Surgery is a well-known major risk factor for VTE since it is associated with a low risk of VTE recurrence.15 In this study, we found that the risk of VTE recurrence among patients with surgery and COVID-19-associated VTE was low (3% and 5.4%, respectively), with no significant differences between both groups. The baseline characteristics of both groups showed some differences: COVID-19 patients were more frequently male and admitted to the hospital, while surgical patients had more concomitant risk factors for VTE such as cancer or smoking. These differences are consistent with those described in the literature for COVID-19 vs non-COVID-19 patients.6 The proportion of PE and elevated D-dimer levels in COVID-19 patients were higher too; findings have been related to developing endothelial dysfunction and pulmonary thrombosis in severe COVID-19 patients.16–18 Besides, mortality was higher in COVID-19 patients compared to surgical patients. These differences only appear early in the course of the disease and are probably related to the infection itself. However, previous studies have described higher mortality in patients with COVID-19-associated VTE when compared with the rest of the COVID-19 patients.19,20

Only a few studies have evaluated the risk of VTE recurrence in patients with COVID-19-associated VTE. A recent study found no VTE recurrences among 48 patients over 13 months of follow-up 13. Our study group published the experience with 100 patients with COVID-19-associated VTE followed for at least 90 days, and no VTE recurrences were found.21 A study including 77 patients with PE followed >90 days found a low incidence of VTE recurrence (1.7%).22 In the present study, the incidence of VTE recurrence among patients with COVID-19- and surgery-associated VTE was low, finding no differences between both groups (3% vs 5.4%, p =  0.364). These findings were consistent in the multivariate survival analysis at a 2-year follow-up. Moreover, no differences were found in the risk of bleeding, although previous studies have reported a high risk of bleeding in patients with COVID-19 who receive anticoagulants.23,24 It is worth noting that most episodes of VTE recurrence occurred after stopping anticoagulation. To the best of our knowledge, this study is the largest to evaluate the risk of VTE recurrence in patients with COVID-19. More studies are required to confirm this low rate of recurrence and determine whether COVID-19 might be considered a major transient risk factor.

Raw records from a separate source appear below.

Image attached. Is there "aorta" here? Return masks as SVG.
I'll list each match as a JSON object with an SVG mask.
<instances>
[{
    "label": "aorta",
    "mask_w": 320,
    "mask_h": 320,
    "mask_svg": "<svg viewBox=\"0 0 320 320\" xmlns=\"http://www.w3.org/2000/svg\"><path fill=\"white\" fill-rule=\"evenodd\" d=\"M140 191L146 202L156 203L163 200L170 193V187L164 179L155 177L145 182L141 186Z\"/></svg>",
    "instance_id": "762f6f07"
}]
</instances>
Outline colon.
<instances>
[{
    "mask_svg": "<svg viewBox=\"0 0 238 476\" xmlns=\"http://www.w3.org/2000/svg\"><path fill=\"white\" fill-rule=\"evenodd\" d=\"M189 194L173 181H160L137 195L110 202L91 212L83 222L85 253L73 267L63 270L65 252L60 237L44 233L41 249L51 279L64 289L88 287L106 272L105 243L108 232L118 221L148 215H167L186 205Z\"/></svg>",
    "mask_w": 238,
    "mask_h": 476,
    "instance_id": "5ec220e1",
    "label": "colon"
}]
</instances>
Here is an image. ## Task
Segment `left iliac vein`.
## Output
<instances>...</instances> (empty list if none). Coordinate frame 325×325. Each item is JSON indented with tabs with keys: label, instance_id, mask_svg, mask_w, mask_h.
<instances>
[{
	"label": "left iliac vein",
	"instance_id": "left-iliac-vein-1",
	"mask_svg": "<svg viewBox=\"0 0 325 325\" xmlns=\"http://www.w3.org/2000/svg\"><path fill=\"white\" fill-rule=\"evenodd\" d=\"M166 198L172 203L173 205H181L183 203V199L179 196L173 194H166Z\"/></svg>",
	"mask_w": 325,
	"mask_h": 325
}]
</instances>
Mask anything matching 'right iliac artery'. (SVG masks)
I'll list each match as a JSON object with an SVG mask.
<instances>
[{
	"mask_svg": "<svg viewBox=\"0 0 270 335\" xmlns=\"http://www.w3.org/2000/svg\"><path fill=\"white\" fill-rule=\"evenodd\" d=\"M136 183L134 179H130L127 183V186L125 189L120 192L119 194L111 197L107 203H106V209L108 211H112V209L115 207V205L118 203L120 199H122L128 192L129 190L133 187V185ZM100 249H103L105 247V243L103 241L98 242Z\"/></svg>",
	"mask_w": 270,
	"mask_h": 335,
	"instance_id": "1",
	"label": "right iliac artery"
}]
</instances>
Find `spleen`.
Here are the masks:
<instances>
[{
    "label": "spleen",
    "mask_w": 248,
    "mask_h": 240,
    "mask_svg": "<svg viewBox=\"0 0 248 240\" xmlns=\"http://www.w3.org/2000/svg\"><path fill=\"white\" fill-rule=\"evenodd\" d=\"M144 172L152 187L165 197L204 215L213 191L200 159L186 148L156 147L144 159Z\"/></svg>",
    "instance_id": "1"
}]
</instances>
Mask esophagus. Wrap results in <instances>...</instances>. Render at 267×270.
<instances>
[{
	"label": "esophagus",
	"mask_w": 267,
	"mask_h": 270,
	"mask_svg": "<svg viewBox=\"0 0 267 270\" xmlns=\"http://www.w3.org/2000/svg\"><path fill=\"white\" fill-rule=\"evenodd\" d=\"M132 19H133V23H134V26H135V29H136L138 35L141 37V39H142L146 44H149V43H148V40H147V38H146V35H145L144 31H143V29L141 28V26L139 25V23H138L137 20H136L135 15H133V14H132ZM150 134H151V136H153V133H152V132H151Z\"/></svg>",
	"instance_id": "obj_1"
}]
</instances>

The present study has some limitations. First, since it is a single-center study, our results might not be extrapolated to other settings. Second, there were some differences in baseline characteristics and follow-up between both groups. Third, the severity of COVID-19 infection or the type of surgery was not included in the analysis.

Conclusions

In patients with COVID-19- and surgery-associated VTE, the risk of recurrence was low, with no differences between both groups. Further studies are required to confirm this low rate of recurrence and determine whether COVID-19 might be considered a major transient risk factor for VTE.

Funding

This research did not receive any specific grant from funding agencies in the public, commercial, or not-for-profit sectors.

Conflicts of interest

The authors declare that they have no competing interests.